# New Member



## ravenofthewood (Oct 5, 2017)

Hello!

I'm a taekwondo student from Vancouver, Canada. I am eleven years into my martial arts journey, and am an instructor at three of my dojang's four locations. Between teaching and training, I practically live and breathe taekwondo.  I also have minimal experience with GJJ and Muye Eshipsaban.

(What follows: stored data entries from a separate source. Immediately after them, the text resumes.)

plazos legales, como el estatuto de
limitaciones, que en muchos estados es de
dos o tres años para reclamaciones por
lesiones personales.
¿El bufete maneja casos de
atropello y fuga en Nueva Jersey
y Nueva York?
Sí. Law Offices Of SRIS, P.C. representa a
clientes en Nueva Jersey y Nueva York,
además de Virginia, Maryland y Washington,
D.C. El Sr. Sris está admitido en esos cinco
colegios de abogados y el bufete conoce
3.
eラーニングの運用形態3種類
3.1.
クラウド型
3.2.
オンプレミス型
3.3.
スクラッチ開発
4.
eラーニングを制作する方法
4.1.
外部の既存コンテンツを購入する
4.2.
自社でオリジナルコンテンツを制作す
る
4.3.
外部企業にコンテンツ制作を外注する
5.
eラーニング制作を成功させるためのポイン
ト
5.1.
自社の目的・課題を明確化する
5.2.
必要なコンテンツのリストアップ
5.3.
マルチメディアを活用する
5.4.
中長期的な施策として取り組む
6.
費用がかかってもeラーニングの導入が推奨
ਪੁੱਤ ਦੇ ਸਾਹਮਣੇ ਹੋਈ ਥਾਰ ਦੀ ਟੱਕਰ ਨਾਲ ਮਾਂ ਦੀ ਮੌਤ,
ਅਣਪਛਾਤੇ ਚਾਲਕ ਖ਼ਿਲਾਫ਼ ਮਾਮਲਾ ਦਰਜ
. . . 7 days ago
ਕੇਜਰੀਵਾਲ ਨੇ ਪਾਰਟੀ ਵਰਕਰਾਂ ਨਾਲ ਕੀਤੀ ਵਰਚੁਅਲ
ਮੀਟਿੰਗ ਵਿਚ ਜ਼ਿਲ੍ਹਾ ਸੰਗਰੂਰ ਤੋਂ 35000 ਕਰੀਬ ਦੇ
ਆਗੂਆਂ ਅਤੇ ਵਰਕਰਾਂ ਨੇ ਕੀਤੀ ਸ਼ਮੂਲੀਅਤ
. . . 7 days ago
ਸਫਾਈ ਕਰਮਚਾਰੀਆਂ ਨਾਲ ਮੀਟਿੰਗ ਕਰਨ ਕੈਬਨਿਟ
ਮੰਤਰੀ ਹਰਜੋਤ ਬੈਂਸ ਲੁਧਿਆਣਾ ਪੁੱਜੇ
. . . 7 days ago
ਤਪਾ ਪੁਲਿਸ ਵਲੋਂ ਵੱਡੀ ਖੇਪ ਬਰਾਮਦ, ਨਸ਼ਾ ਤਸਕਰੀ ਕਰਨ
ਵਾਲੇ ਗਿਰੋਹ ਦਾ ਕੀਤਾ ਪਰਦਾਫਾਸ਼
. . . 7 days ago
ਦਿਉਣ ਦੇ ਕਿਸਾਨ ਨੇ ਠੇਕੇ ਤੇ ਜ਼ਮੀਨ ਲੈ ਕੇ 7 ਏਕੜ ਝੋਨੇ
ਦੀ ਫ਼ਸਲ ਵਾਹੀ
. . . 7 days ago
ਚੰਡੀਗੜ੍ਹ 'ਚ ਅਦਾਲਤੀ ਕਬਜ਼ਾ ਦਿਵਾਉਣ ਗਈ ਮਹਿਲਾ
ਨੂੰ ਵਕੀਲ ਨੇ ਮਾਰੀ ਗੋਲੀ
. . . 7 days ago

I decided to join the forum in order to help improve my instructing methods and to get new ideas. Good teachers are good idea thieves.  I look forward to discussing with and learning from you!

-Charis


----------



## Tony Dismukes (Oct 5, 2017)

Welcome to MartialTalk! What is Muye Eshipsaban? I've never heard of that one.


----------



## ravenofthewood (Oct 5, 2017)

Muye Eshipsaban is a form of traditional Korean weaponry. I don't think it's very common in North America. My head master was one of the first in Canada to have a black belt in it and teach it.


----------



## Anarax (Oct 5, 2017)

Welcome to MT


----------



## Bill Mattocks (Oct 5, 2017)

Welcome to MT!


----------



## Tames D (Oct 5, 2017)

Welcome


----------



## Dirty Dog (Oct 5, 2017)

Welcome to MartialTalk. Hope you enjoy it.


----------



## Buka (Oct 6, 2017)

Welcome aboard, bro.


----------



## donald1 (Oct 7, 2017)

hello!


----------



## oftheherd1 (Oct 8, 2017)

Welcome to MT.


----------



## KenpoMaster805 (Oct 8, 2017)

Welcome to MT


----------



## MA_Student (Oct 8, 2017)

Welcome


----------